Wong is the president of the MHL Consortium, which is trying to establish Mobile High-Definition Link (MHL) as a new standard to connect mobile phones to big-screen TVs and other display devices. Think of it as a replacement for HDMI that is especially suited for mobile, if you will.
Check out a quick demo of MHL featuring the Samsung Galaxy Nexus, or keep on reading below.
MHL’s awareness problem
Wong’s chances to compete with HDMI aren’t actually all that bad: The MHL Consortium was founded by industry heavyweights like Nokia, Toshiba and Sony. It has about 80 licensees, and the technology is embedded in more than a dozen new handsets from Samsung, HTC and LG. Walk into any AT&T store in the U.S. and you will see seven MHL-capable devices on display, Wong told me.
But talk to the salespeople and you will find that no one has ever heard of MHL. Handset manufacturers don’t advertise the feature, and CE makers don’t even bother to label the MHL port on their TV sets. “This is my fundamental problem,” Wong told me this week. It’s also the reason why he is practically in nonstop campaign mode, traveling to Germany, China and throughout the U.S. to get the word out. “The awareness just isn’t there today,” Wong admitted.
Gaming, presentations, 1080p video
Wong is trying hard to change that, and I caught up with him in San Francisco during yet another day of press briefings. He gave me a demo of MHL, and the technology is pretty impressive: MHL-enabled handsets basically repurpose their micro USB port to connect to big-screen TVs through special MHL cables. A few select TV sets already support MHL natively through a port that doubles as an HDMI input.
Once connected, MHL offers not only mirroring but also up to 1080p video playback and the capability to control your handset through your TV’s remote control. Essentially, your phone becomes something of a mobile set-top box. Don’t have an MHL-compatible TV yet? No worries: MHL-to-HDMI adapters that connect to any HD TV are readily available for around $15. Wong told me that MHL cables could eventually be as cheap as your plain old USB cable. Oh, and MHL is powered, so your phone gets charged while connected to the TV.
So why would you need a mobile set-top box? First of all, showing off your videos and photos everywhere you go is nice, and plugging a Netflix-capable device into your hotel TV sounds like a great idea as well. Wong also ran his presentation off his phone when we met, and he showed me that the technology is great for bringing games like Angry Birds to the big screen (check out the video above for a quick MHL demo recorded by our own Kevin Tofel).
Great for emerging markets
But the really interesting use cases may be beyond simple screen mirroring. CE manufacturers and cable companies like Comcast have long tried to get people to use Skype on their TV set, but using the big screen for videoconferencing usually requires the purchase or rental of a separate webcam. Virtually all modern smartphones, on the other hand, already have a front-facing camera. Connect them to your TV via MHL and you’ve got yourself a video conferencing setup on the cheap.
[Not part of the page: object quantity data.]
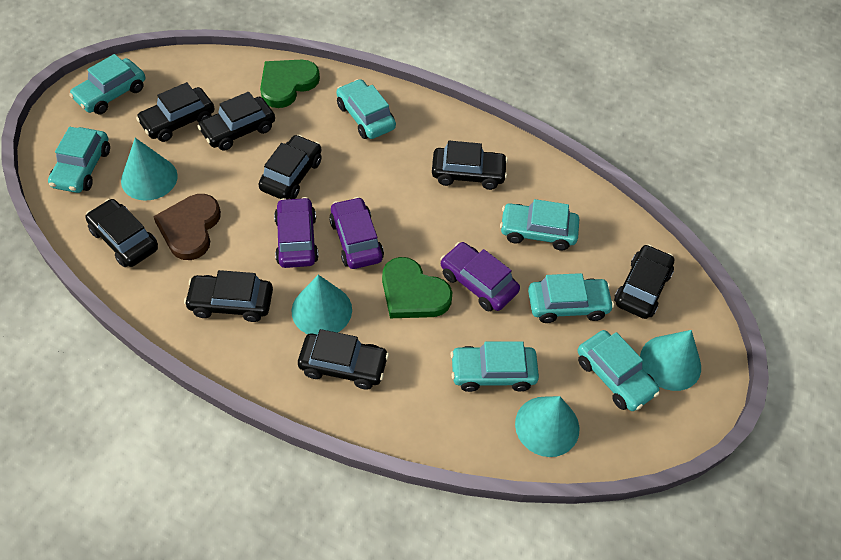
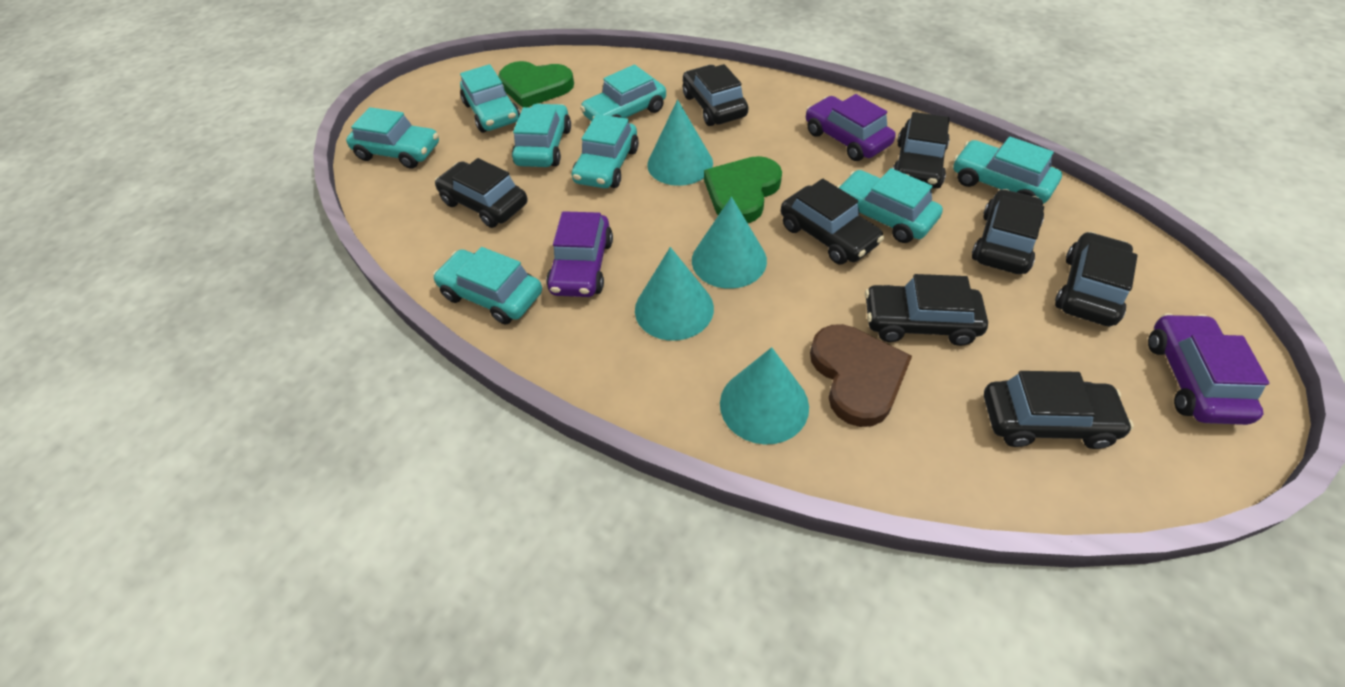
turquoise car: [48,127,110,193] [69,54,145,114] [336,79,396,139] [450,341,539,392] [500,199,579,250] [528,273,614,323] [578,330,660,411] = 7 -> [346,107,439,169] [433,247,542,324] [460,64,520,133] [512,103,571,167] [572,114,639,188] [580,64,666,121] [837,168,943,243] [953,137,1062,204] = 8

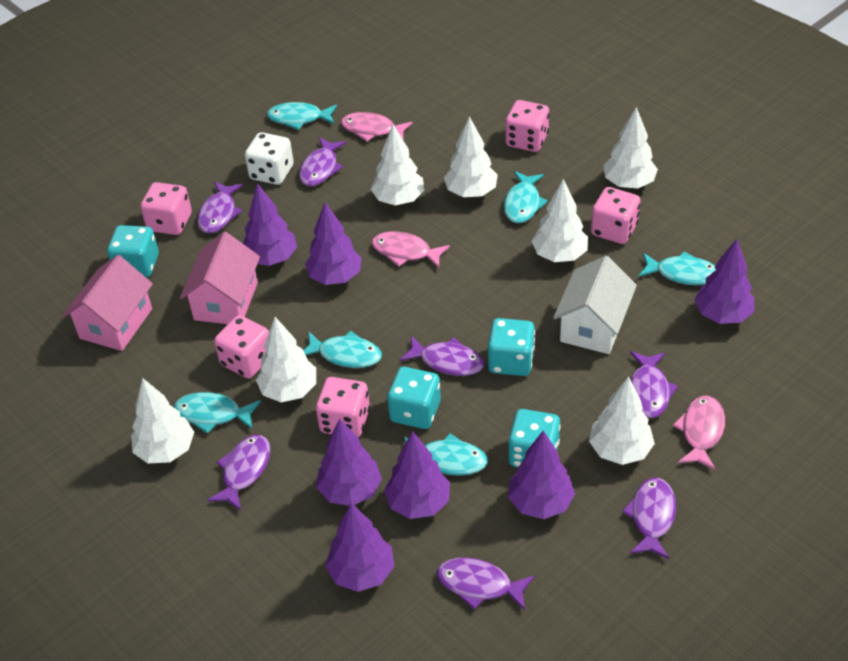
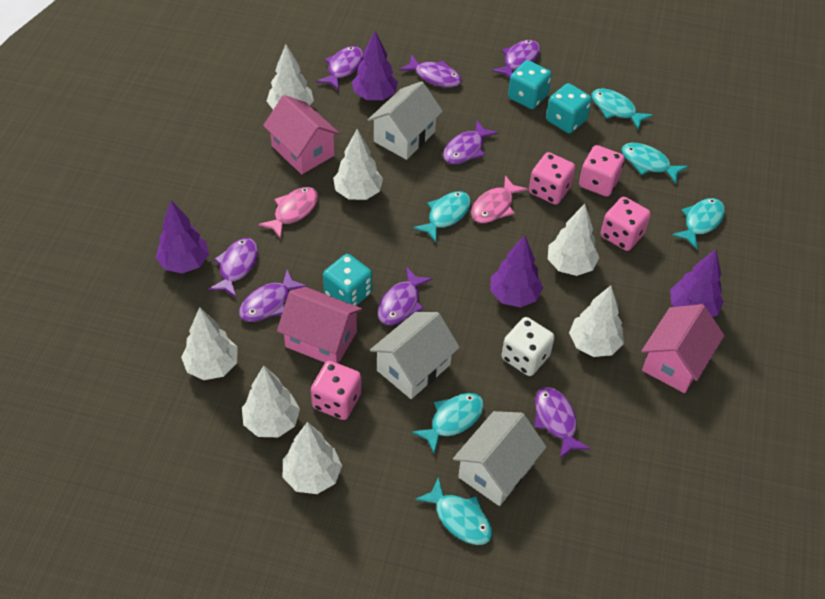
pink dice: [140,182,192,235] [214,315,269,379] [316,377,370,437] [506,100,549,152] [591,187,640,244] = 5 -> [311,361,362,420] [529,152,576,205] [579,145,625,197] [601,197,651,251] = 4
pink fish: [341,112,412,141] [372,231,450,268] [673,396,725,470] = 3 -> [258,187,318,239] [471,175,528,223] = 2
pink house: [63,255,153,351] [180,232,260,324] = 2 -> [263,95,340,174] [277,287,362,364] [641,304,724,393] = 3
purple fish: [197,181,243,234] [207,435,271,511] [299,137,346,186] [399,335,484,376] [437,558,535,610] [622,478,676,559] [630,351,678,418] = 7 -> [208,238,258,297] [239,270,307,322] [316,46,363,90] [378,267,432,325] [399,55,462,87] [443,121,498,164] [492,40,540,78] [534,387,590,458] = 8
purple tree: [243,183,297,266] [305,202,362,285] [316,418,382,506] [325,503,394,592] [384,431,450,519] [508,431,575,519] [694,239,754,324] = 7 -> [156,201,209,273] [352,31,398,100] [490,235,543,308] [670,249,724,317] = 4
turquoise dice: [107,225,159,278] [387,367,441,429] [488,318,535,376] [508,409,561,467] = 4 -> [323,254,372,306] [508,60,552,109] [546,83,592,133] = 3
white house: [553,256,637,354] = 1 -> [368,81,443,160] [370,312,460,399] [453,411,546,506] = 3

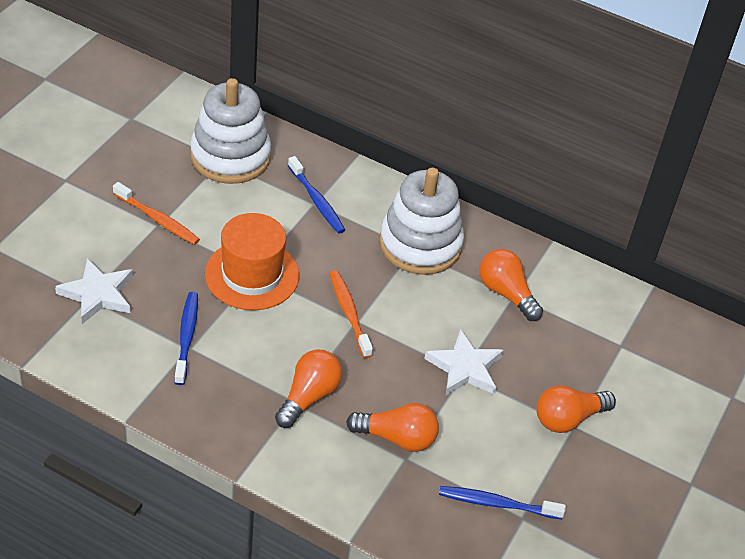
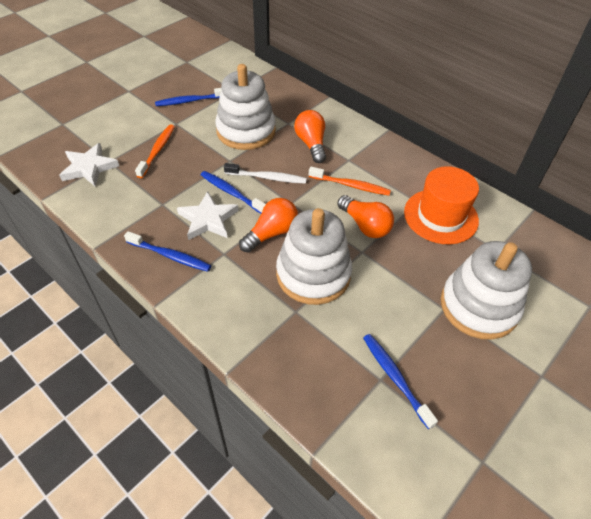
blue toothbrush: [174,292,198,385] [288,156,345,233] [439,486,566,519] = 3 -> [124,231,211,272] [155,88,222,106] [201,171,266,214] [363,334,438,429] = 4
orange light bulb: [275,350,342,428] [346,403,439,452] [479,249,543,321] [536,385,616,433] = 4 -> [239,198,298,253] [294,110,326,163] [337,195,394,238] = 3
white stacking toy: [190,78,271,184] [379,168,464,275] = 2 -> [215,64,276,150] [276,208,352,305] [441,241,532,340] = 3
white toothbrush: none = 0 -> [224,163,307,184] = 1

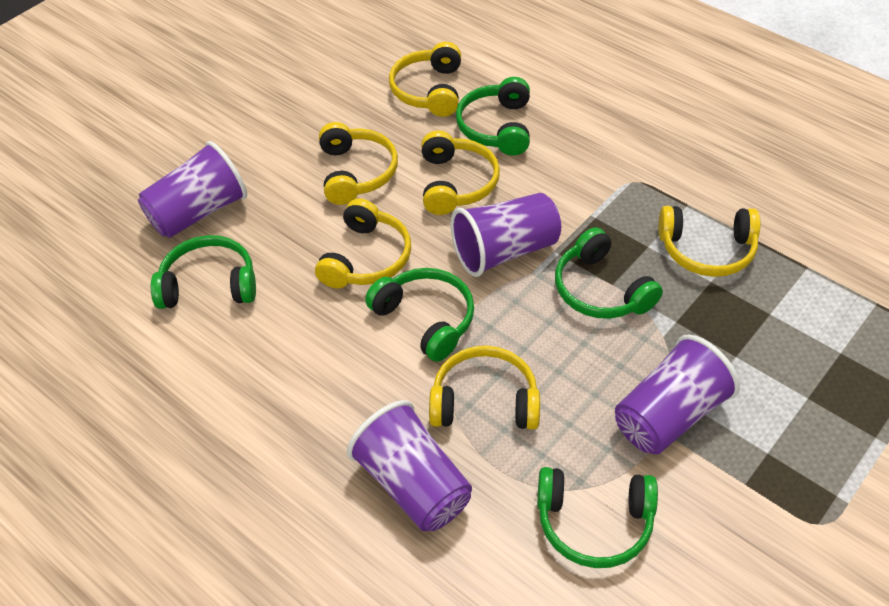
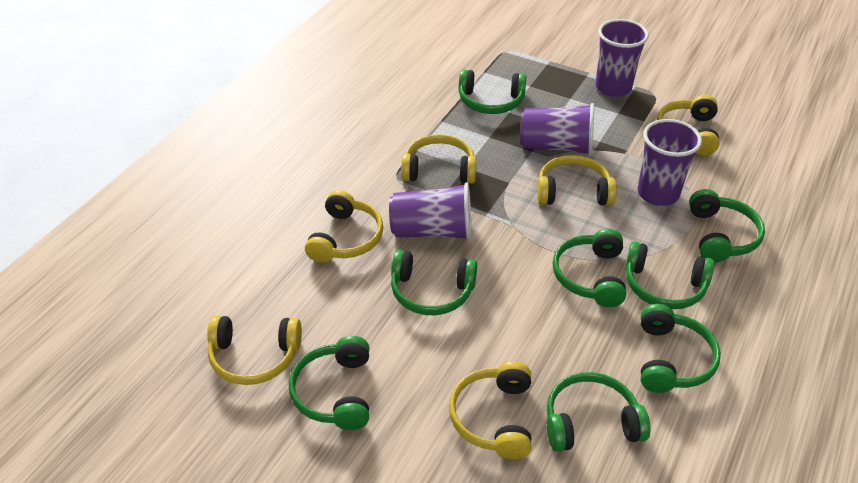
green headphones: [151,235,256,309] [365,268,474,362] [456,77,530,156] [537,467,658,568] [555,227,663,319] = 5 -> [289,336,369,430] [391,250,477,315] [459,69,526,114] [547,372,651,452] [552,229,626,307] [625,242,714,309] [641,304,721,393] [689,189,765,263] = 8

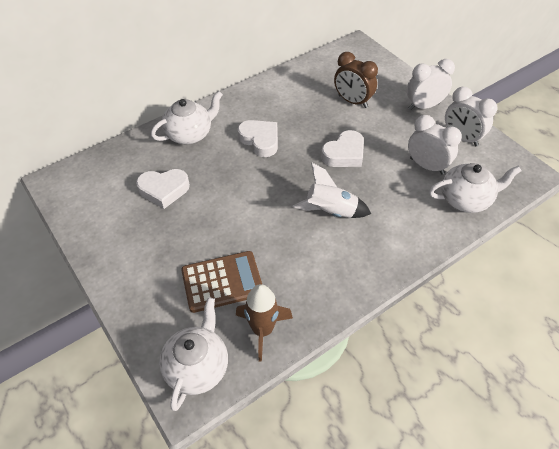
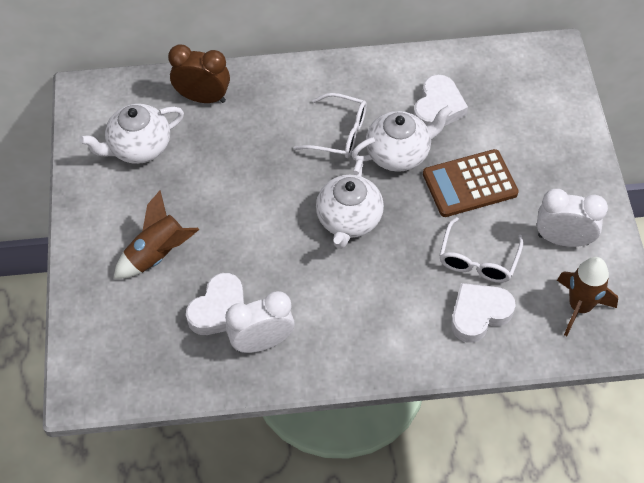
brown rocket: [236,284,293,362] = 1 -> [114,190,199,279] [557,257,618,336] = 2
white clock: [407,59,455,110] [408,115,462,175] [445,87,498,146] = 3 -> [225,291,295,353] [537,189,608,247] = 2
white glasses: none = 0 -> [294,93,366,158] [439,217,523,283] = 2
white rocket: [293,163,371,218] = 1 -> none = 0

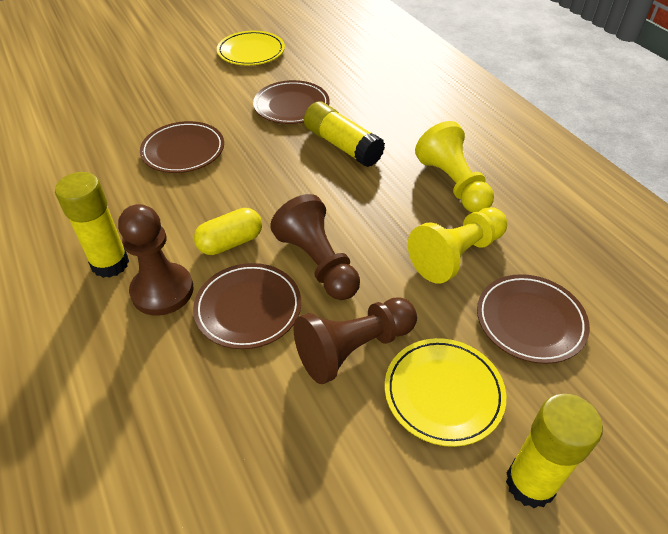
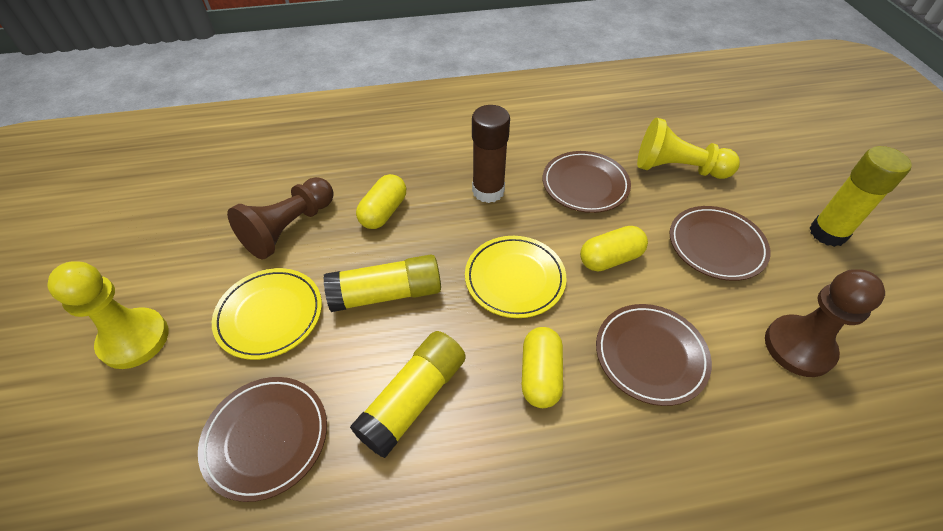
brown glue stick: none = 0 -> [472,105,510,203] = 1
brown pawn: [118,204,194,316] [270,194,360,300] [294,297,417,384] = 3 -> [227,177,334,260] [765,269,885,377] = 2
yellow capsule: [194,208,262,255] = 1 -> [356,174,406,229] [522,327,563,408] [580,226,648,271] = 3

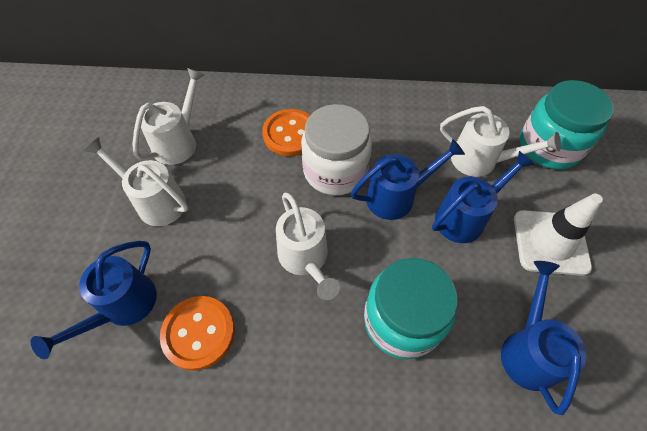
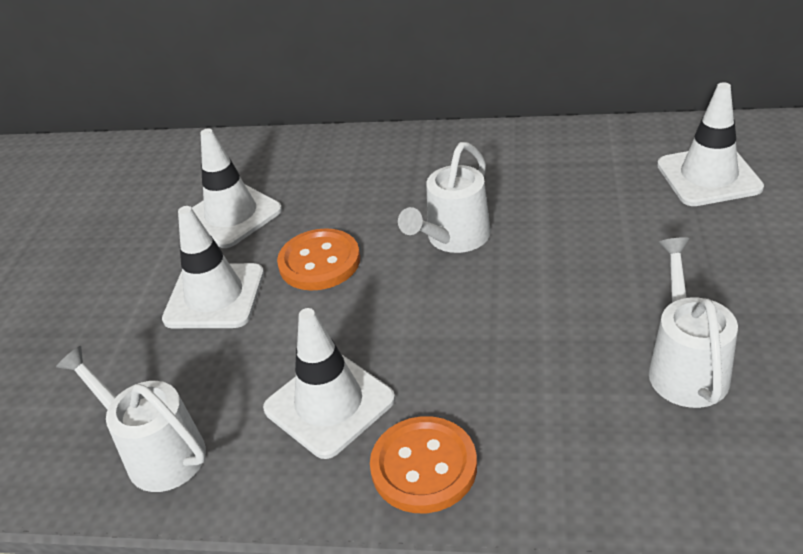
blue watering can: [30,241,157,359] [351,139,465,220] [432,151,535,243] [501,261,586,415] = 4 -> none = 0
turquoise jar: [364,258,458,359] [520,80,614,170] = 2 -> none = 0
white jar: [301,104,372,195] = 1 -> none = 0
white traffic cone: [514,193,603,276] = 1 -> [162,206,264,328] [192,128,282,248] [263,308,395,459] [657,82,764,206] = 4
white watering can: [84,137,188,226] [132,68,204,165] [276,192,340,300] [440,106,561,177] = 4 -> [56,346,206,492] [398,142,491,253] [649,237,738,408] = 3

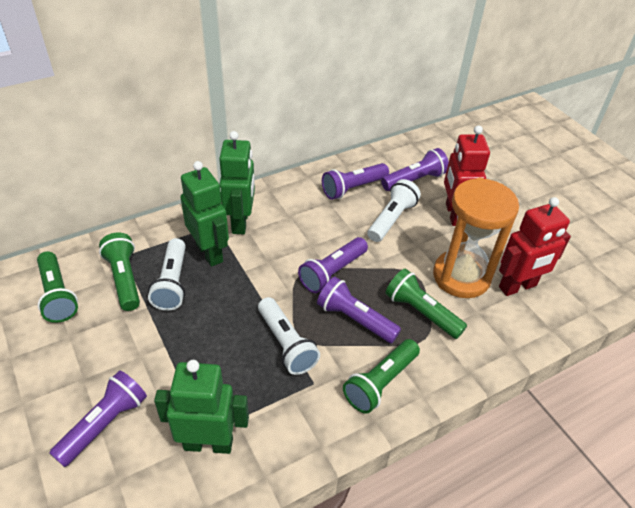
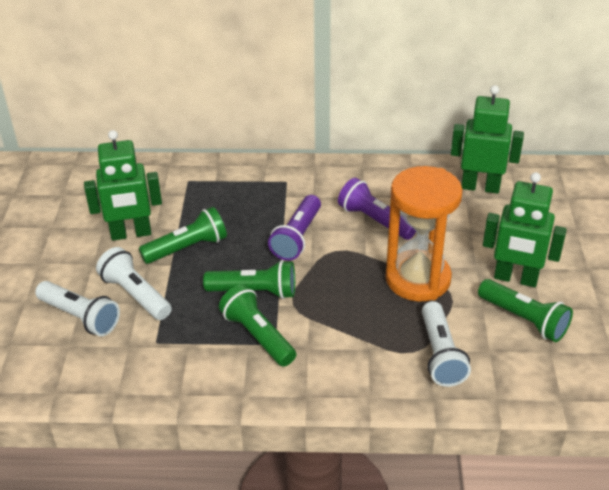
purple flashlight: [49,370,147,467] [298,237,368,293] [317,277,401,343] [322,163,389,200] [381,148,449,191] = 5 -> [268,195,321,261] [338,178,416,240] = 2
red robot: [444,125,490,226] [499,197,571,296] = 2 -> none = 0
Wong also told me that BMW is looking to use MHL in its cars, where the port could be used for entertainment as well as emergency services. Phone makers are looking to extend the experience to the big screen beyond mirroring, so you would have multiple or extended desktops, just like when you connect your laptop to a second monitor. And MHL is an interesting proposition for emerging markets, where cell phones increasingly replace computers and people don’t have much money to spend on additional home entertainment devices.
Wireless isn’t really all that wireless
Of course, MHL also has its downsides. For one, phones are intimate devices. You use them to carry around your own media and playlists and get alerts for personal messages on them. Sharing all of that on the big screen can be a daunting proposition. Second, your phone is somewhat out of reach when connected to the TV, even if you have a really long cord.
Apple’s Airplay, DLNA and various wireless display technologies don’t have that stigma, but Wong dismissed them as battery drainers, especially when watching HD video. “Fundamentally, wireless isn’t wireless,” he said. At some point, you always have to plug it in, if only to recharge. So why not just plug them into the TV?
Of course, battery issues haven’t stopped Apple from gaining huge mind share with Airplay. Heck, even iPad HD mirroring is getting more attention than MHL, despite being less advanced and much more expensive. Going up against that won’t be an easy feat, even though MHL seems in a good position to reach millions of consumers in 2012. “Getting people excited about it is easy,” Wong told me. “Getting people to know about it is hard.”